C++ Logo

sg16

Advanced search

Re: [SG16] P1885: Naming text encodings: problem+solution re: charsets, octets, and wide encodings

From: Hubert Tong <hubert.reinterpretcast_at_[hidden]>
Date: Tue, 14 Sep 2021 10:17:10 -0400
On Tue, Sep 14, 2021 at 5:09 AM Peter Brett <pbrett_at_[hidden]> wrote:

> Hi Hubert,
>
>
>
> I am extremely unclear about the circumstances in which any of the points
> you raise would be a problem with either implementing or using P1885 in
> practice.
>
>
>
> Please could you give some specific examples of the kinds of situation
> that you are worried about?
>

If a wchar_t is taken as a single code unit (or, alternatively, if a
wchar_t is taken as a number of octets based on the object representation)
and each IANA registered character set is supposed to be an encoding scheme
involving code units being octets (as per the definition), then each
IANA-registered EBCDIC encoding involving multibyte characters in its
narrow form (using shift state controlled by SO/SI) expresses only the
narrow encoding form. There is neither a conventional "MIME" name nor a
conventional iconv name for the wide form where each single-or-multibyte
character is placed into a wchar_t.

This problem also occurs with the wide encoding used with IBM-eucTW on AIX.
The narrow encoding supports the 16 planes of CNS 11643 (but character
assignments may be limited) and the wide encoding has the sixteen 94x94
planes "flattened" starting at 0x100. Again, there is no conventional name
for this encoding. The names of the coded character set have already been
co-opted to mean the expected octet-based character encoding scheme.

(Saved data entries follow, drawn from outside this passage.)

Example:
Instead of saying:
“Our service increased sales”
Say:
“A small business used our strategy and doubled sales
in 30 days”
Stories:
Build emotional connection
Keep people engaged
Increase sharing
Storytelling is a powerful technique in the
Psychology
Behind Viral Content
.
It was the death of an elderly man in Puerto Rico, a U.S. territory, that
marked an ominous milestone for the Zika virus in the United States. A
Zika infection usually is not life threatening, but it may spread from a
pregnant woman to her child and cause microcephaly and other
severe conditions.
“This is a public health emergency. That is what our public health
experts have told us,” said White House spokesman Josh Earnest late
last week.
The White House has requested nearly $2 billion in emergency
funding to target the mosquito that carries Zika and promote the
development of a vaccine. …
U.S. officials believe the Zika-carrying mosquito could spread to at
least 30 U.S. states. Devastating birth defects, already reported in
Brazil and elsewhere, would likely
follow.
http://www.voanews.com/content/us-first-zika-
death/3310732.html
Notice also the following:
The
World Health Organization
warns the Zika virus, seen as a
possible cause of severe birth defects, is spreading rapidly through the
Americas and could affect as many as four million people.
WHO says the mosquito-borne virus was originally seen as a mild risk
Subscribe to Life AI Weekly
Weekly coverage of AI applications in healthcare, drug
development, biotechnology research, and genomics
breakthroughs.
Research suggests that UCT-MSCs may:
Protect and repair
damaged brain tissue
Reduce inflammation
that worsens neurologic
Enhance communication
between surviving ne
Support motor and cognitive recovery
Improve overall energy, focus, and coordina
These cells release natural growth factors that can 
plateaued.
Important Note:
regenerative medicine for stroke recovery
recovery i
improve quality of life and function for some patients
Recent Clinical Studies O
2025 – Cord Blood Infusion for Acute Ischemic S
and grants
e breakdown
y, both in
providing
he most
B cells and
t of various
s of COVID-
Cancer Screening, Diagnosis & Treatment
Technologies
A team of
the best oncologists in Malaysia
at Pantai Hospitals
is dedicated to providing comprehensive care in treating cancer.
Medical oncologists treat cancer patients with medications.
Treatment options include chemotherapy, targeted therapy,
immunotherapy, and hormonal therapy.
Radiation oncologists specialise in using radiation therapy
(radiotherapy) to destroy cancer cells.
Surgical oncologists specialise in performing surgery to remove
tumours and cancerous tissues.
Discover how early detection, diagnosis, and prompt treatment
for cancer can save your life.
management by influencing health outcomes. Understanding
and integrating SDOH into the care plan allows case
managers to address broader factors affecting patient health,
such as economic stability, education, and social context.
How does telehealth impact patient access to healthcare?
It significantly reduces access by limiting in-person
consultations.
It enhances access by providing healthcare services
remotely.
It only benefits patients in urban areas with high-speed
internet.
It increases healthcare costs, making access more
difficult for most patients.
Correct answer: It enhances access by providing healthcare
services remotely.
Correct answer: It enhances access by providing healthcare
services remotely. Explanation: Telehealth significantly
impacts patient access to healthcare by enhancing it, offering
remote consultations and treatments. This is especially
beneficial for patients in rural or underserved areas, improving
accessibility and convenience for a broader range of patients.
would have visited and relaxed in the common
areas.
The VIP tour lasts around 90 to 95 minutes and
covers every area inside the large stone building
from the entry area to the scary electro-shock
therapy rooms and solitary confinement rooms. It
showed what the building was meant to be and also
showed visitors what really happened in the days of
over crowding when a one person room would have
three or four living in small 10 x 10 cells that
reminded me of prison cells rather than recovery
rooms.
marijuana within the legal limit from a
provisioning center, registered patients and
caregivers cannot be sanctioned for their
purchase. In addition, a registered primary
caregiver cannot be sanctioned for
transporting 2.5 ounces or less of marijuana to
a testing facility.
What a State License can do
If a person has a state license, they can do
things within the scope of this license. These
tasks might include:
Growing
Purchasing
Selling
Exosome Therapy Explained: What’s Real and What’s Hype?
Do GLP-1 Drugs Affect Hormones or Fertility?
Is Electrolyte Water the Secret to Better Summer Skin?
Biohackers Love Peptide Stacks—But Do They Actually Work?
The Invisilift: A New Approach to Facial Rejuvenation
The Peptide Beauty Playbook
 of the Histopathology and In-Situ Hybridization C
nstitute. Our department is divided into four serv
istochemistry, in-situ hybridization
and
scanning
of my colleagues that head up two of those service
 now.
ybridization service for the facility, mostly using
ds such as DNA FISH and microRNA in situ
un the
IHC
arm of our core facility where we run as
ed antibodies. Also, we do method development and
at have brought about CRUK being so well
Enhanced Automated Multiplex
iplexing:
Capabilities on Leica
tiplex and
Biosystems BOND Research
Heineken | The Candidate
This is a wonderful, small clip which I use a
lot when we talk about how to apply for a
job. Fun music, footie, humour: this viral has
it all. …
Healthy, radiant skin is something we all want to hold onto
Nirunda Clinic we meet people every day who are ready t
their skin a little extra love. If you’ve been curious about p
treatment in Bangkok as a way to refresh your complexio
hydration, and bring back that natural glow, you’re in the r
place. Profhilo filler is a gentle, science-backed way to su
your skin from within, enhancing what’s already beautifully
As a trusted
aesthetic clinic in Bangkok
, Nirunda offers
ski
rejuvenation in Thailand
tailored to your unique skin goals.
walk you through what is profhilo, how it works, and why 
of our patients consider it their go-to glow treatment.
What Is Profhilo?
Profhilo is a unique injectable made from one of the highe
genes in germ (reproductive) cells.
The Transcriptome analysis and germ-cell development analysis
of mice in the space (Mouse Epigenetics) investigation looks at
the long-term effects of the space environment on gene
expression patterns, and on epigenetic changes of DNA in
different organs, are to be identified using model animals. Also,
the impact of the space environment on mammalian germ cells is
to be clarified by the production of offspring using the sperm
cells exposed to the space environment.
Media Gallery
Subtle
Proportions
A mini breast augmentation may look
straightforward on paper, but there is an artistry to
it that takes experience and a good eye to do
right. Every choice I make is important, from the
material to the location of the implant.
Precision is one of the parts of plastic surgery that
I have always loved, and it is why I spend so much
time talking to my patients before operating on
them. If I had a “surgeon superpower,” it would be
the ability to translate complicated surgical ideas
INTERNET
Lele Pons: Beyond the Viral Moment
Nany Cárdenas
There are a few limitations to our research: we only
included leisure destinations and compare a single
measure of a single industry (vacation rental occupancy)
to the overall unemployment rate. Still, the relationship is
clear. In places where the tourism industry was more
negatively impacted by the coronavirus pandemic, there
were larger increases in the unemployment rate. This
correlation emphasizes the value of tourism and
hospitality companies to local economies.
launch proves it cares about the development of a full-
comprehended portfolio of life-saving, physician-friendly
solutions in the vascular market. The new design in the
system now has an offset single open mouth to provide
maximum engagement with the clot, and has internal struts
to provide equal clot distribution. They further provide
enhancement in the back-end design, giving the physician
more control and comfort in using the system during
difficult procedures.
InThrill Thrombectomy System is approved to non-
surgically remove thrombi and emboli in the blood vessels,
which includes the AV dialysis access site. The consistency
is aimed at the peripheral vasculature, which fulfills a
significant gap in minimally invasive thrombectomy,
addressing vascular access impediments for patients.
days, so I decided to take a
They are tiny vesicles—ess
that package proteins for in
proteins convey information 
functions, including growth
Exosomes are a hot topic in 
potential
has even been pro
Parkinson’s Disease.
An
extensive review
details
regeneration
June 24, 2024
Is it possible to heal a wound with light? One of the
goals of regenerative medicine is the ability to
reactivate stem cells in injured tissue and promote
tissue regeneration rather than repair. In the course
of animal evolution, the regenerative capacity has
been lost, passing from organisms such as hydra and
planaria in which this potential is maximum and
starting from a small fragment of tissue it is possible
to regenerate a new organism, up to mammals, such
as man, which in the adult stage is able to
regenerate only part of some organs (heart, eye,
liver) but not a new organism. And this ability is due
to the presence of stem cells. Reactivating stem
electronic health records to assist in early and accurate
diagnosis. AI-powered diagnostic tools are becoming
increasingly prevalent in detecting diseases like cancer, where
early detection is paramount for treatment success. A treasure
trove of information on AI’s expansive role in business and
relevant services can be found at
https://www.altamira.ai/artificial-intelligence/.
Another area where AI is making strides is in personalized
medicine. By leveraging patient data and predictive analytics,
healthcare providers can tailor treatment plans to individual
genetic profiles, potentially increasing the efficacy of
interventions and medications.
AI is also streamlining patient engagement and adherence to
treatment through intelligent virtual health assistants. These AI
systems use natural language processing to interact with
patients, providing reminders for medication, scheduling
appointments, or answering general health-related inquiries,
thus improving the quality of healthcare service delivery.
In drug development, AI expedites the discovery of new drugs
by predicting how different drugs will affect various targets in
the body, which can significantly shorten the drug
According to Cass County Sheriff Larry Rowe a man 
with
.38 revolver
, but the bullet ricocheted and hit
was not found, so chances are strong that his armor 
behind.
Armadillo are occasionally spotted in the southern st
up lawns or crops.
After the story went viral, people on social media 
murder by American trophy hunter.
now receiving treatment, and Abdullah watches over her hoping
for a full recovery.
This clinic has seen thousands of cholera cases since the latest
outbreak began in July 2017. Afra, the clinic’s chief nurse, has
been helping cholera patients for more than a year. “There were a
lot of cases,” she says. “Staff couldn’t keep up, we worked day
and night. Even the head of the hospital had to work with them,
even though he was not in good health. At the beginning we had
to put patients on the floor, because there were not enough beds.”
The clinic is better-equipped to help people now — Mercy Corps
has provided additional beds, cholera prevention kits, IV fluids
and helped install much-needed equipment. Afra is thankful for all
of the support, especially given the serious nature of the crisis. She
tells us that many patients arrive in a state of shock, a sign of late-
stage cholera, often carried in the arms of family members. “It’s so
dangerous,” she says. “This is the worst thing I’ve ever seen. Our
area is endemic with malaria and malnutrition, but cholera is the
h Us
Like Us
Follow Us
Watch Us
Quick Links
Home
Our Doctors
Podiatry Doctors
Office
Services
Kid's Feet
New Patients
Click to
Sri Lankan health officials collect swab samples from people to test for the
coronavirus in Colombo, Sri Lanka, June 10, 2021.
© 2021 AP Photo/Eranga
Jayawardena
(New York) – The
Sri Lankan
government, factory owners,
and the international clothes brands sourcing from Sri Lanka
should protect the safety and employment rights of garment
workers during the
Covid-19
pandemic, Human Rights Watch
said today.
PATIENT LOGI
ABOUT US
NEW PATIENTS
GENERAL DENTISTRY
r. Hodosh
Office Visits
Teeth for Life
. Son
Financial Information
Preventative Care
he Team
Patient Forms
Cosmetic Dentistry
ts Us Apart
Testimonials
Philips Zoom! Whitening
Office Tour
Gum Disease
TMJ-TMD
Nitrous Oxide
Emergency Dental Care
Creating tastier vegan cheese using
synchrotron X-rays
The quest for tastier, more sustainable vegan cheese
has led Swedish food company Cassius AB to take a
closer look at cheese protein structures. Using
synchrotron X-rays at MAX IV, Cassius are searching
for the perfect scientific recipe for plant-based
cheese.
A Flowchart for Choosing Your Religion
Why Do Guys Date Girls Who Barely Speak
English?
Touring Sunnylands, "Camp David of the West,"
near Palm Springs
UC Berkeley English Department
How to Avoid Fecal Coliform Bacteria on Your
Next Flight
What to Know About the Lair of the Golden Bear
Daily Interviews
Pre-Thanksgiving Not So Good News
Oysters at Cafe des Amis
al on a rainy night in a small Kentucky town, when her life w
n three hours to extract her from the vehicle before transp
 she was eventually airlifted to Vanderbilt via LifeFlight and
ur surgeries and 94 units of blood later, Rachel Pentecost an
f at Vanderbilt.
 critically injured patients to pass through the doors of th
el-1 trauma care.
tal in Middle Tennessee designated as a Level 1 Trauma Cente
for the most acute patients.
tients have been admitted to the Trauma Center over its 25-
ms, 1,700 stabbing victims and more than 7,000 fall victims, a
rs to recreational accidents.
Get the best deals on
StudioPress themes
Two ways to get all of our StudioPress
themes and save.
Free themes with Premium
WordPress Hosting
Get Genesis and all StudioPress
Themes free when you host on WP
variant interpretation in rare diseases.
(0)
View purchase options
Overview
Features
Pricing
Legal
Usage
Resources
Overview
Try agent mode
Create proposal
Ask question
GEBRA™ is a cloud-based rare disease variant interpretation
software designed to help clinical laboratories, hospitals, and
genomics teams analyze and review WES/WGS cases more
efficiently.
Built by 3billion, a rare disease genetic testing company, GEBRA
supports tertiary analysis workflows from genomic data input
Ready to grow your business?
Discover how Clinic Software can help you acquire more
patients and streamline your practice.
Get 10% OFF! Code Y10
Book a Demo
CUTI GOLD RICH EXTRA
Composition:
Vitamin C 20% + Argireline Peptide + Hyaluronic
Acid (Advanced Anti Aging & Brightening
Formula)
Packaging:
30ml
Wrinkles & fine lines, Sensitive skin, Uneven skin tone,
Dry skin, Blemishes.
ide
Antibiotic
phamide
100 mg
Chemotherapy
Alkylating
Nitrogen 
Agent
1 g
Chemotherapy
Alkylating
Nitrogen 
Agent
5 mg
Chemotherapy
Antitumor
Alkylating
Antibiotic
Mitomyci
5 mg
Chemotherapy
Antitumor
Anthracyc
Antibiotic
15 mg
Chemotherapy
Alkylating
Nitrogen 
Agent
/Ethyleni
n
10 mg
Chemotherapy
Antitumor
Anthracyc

To me, the paper seems to be expecting that the return value for
wide_environment be something related to the coded character set or the
Unicode encoding form (as opposed to a character encoding scheme) even if
the return value technically represents a character encoding scheme that is
not the wide-oriented encoding under either of the interpretations (without
a non-trivial transformation).


>
>
> Best regards,
>
>
>
> Peter
>
>
>
> *From:* Hubert Tong <hubert.reinterpretcast_at_[hidden]>
> *Sent:* 14 September 2021 05:38
> *To:* SG16 <sg16_at_[hidden]>; C++ Library Evolution Working Group <
> lib-ext_at_[hidden]>; Corentin <corentin.jabot_at_[hidden]>; Peter
> Brett <pbrett_at_[hidden]>
> *Subject:* P1885: Naming text encodings: problem+solution re: charsets,
> octets, and wide encodings
>
>
>
> EXTERNAL MAIL
>
> P1885 is heavily based on the IANA character set registry, which has a
> concept termed a "charset". According to RFC 2978
> <https://urldefense.com/v3/__https:/datatracker.ietf.org/doc/html/rfc2978__;!!EHscmS1ygiU1lA!UFJwVTdUSCzHqwW_TyYBHg9PXkGI0Kq9m6kMbs2vDbTzLKfzGhyLF9I5qZuHWA$>,
> a "charset" is "a method of converting a sequence of octets into a sequence
> of characters". This means that the variety of code units for a "charset"
> is necessarily limited to 256 different code units. Since P1885 intends to
> provide the ability to identify encodings associated with the translation
> or execution environments with a "charset" based abstraction, there is a
> bit of an issue on how to manage encodings whose code units are not octets.
> This arises both for the "narrow" encoding (when CHAR_BIT is greater than
> 8) and for more generally for wide encodings.
>
>
>
> There are at least two plausible interpretations to what the encodings in
> P1885 represent:
>
> Each "encoding" expresses how code unit sequences are interpreted into a
> sequence of characters; each char/wchar_t element encodes a single code
> unit.
>
> Each "encoding" expresses how octet sequences, obtained through some
> implementation-defined process to decompose char/wchar_t elements, are
> interpreted into a sequence of characters.
>
>
>
> The paper should provide clarity in its proposed wording as to what
> interpretation is intended (see below for some considerations and my
> opinion).
>
>
>
> Under the first interpretation, the IANA character set registry is not
> suitable for the maintenance of encodings for C++ due to the inherent
> category error involved with encodings having code units that involve more
> than 256 values.
>
>
>
> Under the second interpretation, the IANA character set registry could, in
> theory, be used; however, there would be a proliferation of wide encodings
> that include variations in endianness and width unless if we acknowledge
> that the decomposition process may be non-trivial.
>
>
>
> More practically, under the first interpretation, many registered
> character sets that do not involve multibyte characters are suitable for
> describing the wide-oriented environment encoding; however, basically none
> of the registered character sets involving multibyte characters are
> (because the interpretation involves having each wchar_t taken as holding
> an individual octet value).
>
>
>
> Under the second interpretation, very few registered character sets are
> suitable for describing the wide-oriented environment encoding without
> non-trivial decomposition. Some of the suitable ones are csUnicode, csUCS4,
> csUTF32LE, and csUTF32BE: the first two assumes native endianness and the
> last two are BOM-agnostic (unlike csUTF32).
>
>
>
> Overall, it is questionable whether there is widespread practice in being
> able to have an identifying name for the wide-oriented environment
> encoding. GNU iconv provides "WCHAR_T" but arguably does not include names
> for wide encodings (the Unicode encoding schemes being byte-oriented).
> Nevertheless, I think a combination of the second interpretation plus
> explicitly acknowledging the possibility of non-trivial "decomposition"
> (akin to conversion from UTF-32 to UTF-8) would successfully navigate us
> past the friction that this note started with. Of the non-Unicode wide
> encodings that I am aware of, all are closely related to a corresponding
> "narrow" encoding.
>

Received on 2021-09-14 09:17:46